The fourth recognition: the foundation model paradigm transfers. The same recipe that worked for BERT (pretrain on raw text, fine-tune for everything) and CLIP (contrastive pretrain on image-text pairs, zero-shot transfer) works for remote sensing. SatMAE, Prithvi, DOFA, ScaleMAE all instantiate this recipe with different scaling and masking strategies.
Key Sources
-
satmae-pretraining-transformers-temporal-multispectral-satellite-imagery — foundational paper for the modern geospatial FM line
-
mae-masked-autoencoders-scalable-vision-learners — predecessor; SatMAE adapts this to satellite imagery
-
an-image-is-worth-16x16-words — ViT is the backbone
Related Concepts
- foundation-models — geospatial FMs are an instance of the broader paradigm
- self-supervised-learning — pretraining without labels is the core enabler
- masked-image-modeling — the dominant SSL task for vision-style FMs
- vision-transformer — the standard backbone
- transfer-learning — pretrain-then-fine-tune is a transfer pattern
- multimodal-embeddings — modern geospatial work extends to image+text+location
Open Questions
- How big is enough? SatMAE used ~1M images, Prithvi ~250M. Where does the scaling curve flatten for satellite imagery? Likely later than for natural images, due to lower per-image semantic density.
- Sensor heterogeneity: how to pretrain a model that works across Sentinel-2, Landsat, MODIS, Maxar — each with different bands and resolutions? DOFA introduces dynamic-band embeddings; this is an active area.

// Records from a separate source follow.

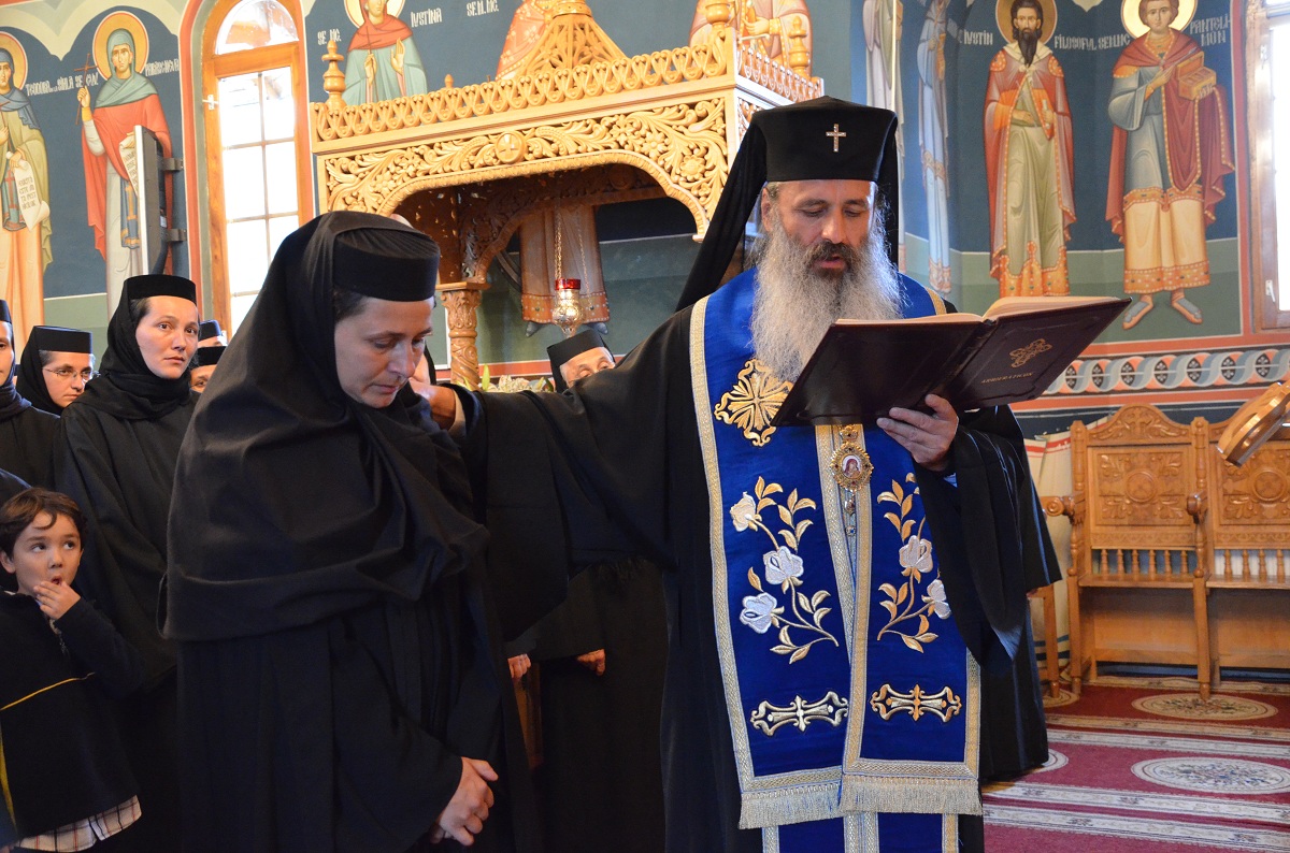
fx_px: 1394
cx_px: 645
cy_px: 426
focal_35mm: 39
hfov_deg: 49.7
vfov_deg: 34.0
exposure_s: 1/20
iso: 4000
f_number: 4
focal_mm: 26
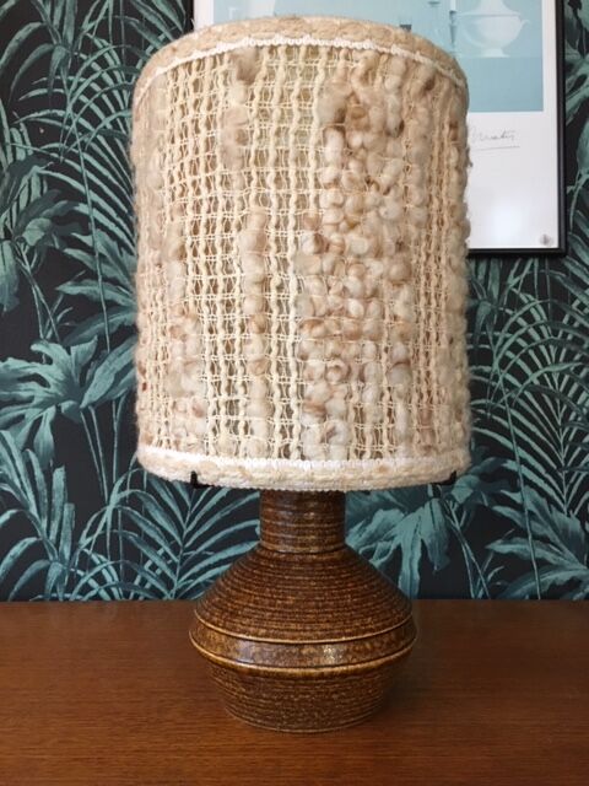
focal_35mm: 29
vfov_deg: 61.7
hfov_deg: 48.2
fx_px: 658
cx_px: 294
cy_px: 393
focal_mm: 4.15
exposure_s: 1/20
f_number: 2.2
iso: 200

- Cross-domain alignment: how to align satellite imagery embeddings with ground-level photos (street view), text (location names), or other geospatial signals (mobility, climate)? GeoCLIP and successor work attempts this.
- Temporal scale: how many timestamps to use? 4-12 in current work; longer time series (climate-scale, 30+ year history) may unlock different downstream applications.
- Compute cost: pretraining a planet-scale FM costs $1M+. Distillation and adaptation strategies for downstream users are critical.